» **Work instructions**
How would you render this sentence from the prostate cancer screening text in Spanish: "There is no absolute guidance about regular prostate cancer testing that is appropriate for everyone."?

» **Text block**
Until recently, we simply didn’t have a good answer to this question. The only truly accurate answer that we used to be able to offer was, “Maybe.”
As discussed elsewhere on this site, data from the Tyrol region of Austria and from King County in Washington state suggest (but cannot absolutely confirm) that population screening for prostate cancer can reduce overall prostate cancer-specific mortality.
However, data from two recently published studies (from the PCLO trial and the ERSPC trial) have suggested that regular testing of asymptomatic men with PSA and DRE tests can provide only a very limited ability to affect the long-term survival of men compared to irregular or no testing at all. Perhaps worse, we are also clearer that treatment of prostate cancer with invasive methods such as surgery and radiation therapy — and others — comes with an unacceptably high risk for chronic and long-term adverse effects (most particularly urinary incontinence and erectile dysfunction).
As of today, at least we are clearer that the only option for each man is to make his own decisions about regular (or even occasional) PSA and DRE testing if he is concerned about his risk for prostate cancer. The “New” Prostate Cancer InfoLink recommends that decisions about such testing are best taken in consultation with the individual patient’s physician(s). There is no absolute guidance about regular prostate cancer testing that is appropriate for everyone.
You may also want to be aware of the early data that suggests the possibility that a single PSA test level, taken from men in early middle age (i.e., between 35 and 50), may provide an indicator of long-term risk for prostate cancer over the next 25 years.

» **Dataset**
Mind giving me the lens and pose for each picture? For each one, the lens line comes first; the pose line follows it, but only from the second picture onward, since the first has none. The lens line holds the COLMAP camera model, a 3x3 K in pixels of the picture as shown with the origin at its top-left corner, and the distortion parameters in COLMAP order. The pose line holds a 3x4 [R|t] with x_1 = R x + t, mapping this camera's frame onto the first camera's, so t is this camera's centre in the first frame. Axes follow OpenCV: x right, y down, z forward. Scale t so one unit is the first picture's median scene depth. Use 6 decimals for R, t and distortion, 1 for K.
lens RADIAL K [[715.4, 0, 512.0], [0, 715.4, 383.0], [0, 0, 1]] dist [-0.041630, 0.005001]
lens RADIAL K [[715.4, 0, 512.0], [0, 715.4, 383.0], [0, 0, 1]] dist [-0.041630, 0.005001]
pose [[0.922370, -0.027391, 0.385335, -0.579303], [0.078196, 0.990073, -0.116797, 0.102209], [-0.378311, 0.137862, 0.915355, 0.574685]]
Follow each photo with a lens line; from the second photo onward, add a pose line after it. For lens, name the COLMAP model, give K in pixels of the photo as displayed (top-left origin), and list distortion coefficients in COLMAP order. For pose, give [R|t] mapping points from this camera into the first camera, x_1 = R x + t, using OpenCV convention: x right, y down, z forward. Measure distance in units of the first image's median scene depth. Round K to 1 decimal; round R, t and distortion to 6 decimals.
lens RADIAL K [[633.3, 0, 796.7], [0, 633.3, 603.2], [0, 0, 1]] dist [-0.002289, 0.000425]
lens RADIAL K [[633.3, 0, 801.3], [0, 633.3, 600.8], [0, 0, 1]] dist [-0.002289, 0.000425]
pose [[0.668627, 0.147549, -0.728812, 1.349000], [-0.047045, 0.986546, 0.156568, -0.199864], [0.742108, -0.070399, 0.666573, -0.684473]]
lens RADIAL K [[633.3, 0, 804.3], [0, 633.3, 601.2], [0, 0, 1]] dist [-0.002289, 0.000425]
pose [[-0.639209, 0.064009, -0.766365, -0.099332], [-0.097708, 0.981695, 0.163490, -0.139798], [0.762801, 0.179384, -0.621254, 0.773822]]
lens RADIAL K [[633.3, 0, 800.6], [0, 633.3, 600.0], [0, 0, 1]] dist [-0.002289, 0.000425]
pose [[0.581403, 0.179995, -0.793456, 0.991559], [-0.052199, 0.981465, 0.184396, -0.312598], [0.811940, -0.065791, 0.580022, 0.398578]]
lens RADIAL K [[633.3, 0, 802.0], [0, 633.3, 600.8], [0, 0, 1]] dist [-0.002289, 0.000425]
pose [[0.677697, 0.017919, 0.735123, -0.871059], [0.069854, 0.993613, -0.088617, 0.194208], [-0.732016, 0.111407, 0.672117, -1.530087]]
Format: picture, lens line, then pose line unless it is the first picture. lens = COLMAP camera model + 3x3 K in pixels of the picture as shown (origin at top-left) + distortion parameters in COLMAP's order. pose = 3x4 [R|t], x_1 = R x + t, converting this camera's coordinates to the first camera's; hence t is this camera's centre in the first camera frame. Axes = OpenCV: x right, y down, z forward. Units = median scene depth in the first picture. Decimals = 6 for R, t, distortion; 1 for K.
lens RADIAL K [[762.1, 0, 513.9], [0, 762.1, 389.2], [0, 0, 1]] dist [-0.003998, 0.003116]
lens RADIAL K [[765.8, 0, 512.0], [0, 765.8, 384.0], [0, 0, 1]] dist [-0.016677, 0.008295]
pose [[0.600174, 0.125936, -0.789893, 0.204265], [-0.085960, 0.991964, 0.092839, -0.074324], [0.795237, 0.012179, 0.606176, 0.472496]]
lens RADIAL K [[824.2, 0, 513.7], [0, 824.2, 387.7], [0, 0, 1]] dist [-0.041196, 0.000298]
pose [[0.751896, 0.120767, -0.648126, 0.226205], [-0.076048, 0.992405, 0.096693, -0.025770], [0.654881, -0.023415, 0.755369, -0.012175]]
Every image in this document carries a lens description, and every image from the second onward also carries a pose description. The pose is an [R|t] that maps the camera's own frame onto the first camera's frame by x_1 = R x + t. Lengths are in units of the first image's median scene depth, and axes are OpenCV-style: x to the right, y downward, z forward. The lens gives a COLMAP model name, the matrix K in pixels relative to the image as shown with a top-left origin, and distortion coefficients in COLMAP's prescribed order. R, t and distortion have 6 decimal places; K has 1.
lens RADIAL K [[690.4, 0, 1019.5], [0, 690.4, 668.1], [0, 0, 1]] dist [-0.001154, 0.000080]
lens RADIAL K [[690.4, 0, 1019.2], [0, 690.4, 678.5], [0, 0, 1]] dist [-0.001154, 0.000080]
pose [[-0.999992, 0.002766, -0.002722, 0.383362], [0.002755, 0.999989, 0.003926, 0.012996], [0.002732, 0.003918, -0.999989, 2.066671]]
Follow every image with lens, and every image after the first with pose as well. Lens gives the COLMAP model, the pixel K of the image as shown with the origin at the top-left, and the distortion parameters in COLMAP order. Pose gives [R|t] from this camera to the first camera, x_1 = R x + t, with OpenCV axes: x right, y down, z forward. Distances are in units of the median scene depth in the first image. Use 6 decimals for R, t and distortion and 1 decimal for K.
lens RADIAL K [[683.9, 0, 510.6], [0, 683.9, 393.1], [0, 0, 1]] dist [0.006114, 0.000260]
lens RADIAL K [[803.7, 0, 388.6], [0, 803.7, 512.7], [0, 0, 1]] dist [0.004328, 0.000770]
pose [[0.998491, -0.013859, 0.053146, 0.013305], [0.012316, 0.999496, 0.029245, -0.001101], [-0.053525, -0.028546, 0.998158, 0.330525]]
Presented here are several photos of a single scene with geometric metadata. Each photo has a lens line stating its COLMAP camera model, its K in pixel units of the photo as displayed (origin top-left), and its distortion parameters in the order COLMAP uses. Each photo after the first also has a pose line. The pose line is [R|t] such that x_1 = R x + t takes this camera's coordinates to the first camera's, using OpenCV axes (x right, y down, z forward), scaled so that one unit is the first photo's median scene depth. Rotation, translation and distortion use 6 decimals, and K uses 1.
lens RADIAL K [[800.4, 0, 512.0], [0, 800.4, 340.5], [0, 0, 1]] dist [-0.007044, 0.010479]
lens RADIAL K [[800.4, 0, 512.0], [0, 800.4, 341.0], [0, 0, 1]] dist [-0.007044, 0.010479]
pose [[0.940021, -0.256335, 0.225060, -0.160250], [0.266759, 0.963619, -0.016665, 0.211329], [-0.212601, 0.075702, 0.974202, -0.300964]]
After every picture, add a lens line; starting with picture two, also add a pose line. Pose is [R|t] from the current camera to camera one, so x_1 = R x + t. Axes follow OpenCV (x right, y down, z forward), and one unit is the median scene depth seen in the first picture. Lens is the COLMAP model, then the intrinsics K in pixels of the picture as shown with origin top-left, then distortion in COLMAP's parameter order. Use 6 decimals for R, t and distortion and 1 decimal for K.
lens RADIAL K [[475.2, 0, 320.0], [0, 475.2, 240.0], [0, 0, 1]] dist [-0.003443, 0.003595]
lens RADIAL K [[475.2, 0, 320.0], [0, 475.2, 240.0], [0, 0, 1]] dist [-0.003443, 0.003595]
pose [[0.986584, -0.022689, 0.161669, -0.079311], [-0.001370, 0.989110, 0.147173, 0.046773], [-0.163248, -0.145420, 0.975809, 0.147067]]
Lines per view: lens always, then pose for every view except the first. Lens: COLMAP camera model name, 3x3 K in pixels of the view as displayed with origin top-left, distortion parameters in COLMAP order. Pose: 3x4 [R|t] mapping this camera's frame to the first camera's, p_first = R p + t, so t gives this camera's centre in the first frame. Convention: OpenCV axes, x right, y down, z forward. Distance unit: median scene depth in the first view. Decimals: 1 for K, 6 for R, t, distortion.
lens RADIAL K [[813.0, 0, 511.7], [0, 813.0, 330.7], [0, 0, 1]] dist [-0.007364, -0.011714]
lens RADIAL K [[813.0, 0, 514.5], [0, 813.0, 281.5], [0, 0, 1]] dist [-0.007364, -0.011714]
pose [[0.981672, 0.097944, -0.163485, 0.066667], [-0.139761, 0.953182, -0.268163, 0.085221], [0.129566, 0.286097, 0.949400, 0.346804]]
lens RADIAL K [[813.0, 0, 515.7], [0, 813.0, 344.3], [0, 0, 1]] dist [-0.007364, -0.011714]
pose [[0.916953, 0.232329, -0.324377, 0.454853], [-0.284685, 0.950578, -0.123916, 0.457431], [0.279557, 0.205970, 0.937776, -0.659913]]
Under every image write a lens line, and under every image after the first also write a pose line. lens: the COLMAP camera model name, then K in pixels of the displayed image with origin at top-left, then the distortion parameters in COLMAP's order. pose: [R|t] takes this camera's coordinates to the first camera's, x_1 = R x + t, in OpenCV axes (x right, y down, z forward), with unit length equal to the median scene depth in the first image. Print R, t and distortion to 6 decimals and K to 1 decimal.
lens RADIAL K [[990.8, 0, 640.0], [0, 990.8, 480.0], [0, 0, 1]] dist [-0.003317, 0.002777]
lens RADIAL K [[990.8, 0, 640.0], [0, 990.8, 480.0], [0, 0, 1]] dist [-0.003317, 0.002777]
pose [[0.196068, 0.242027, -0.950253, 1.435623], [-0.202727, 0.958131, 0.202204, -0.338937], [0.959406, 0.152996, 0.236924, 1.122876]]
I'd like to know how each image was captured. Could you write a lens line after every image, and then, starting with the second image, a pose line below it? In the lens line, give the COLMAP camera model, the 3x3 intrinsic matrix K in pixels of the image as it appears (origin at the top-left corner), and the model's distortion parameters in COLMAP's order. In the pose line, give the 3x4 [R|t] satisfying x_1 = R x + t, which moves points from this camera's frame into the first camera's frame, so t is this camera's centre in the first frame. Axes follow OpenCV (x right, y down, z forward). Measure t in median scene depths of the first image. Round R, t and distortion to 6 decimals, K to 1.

» **Exercise output**
No existe una orientación absoluta sobre las pruebas periódicas de cáncer de próstata que sea apropiada para todos.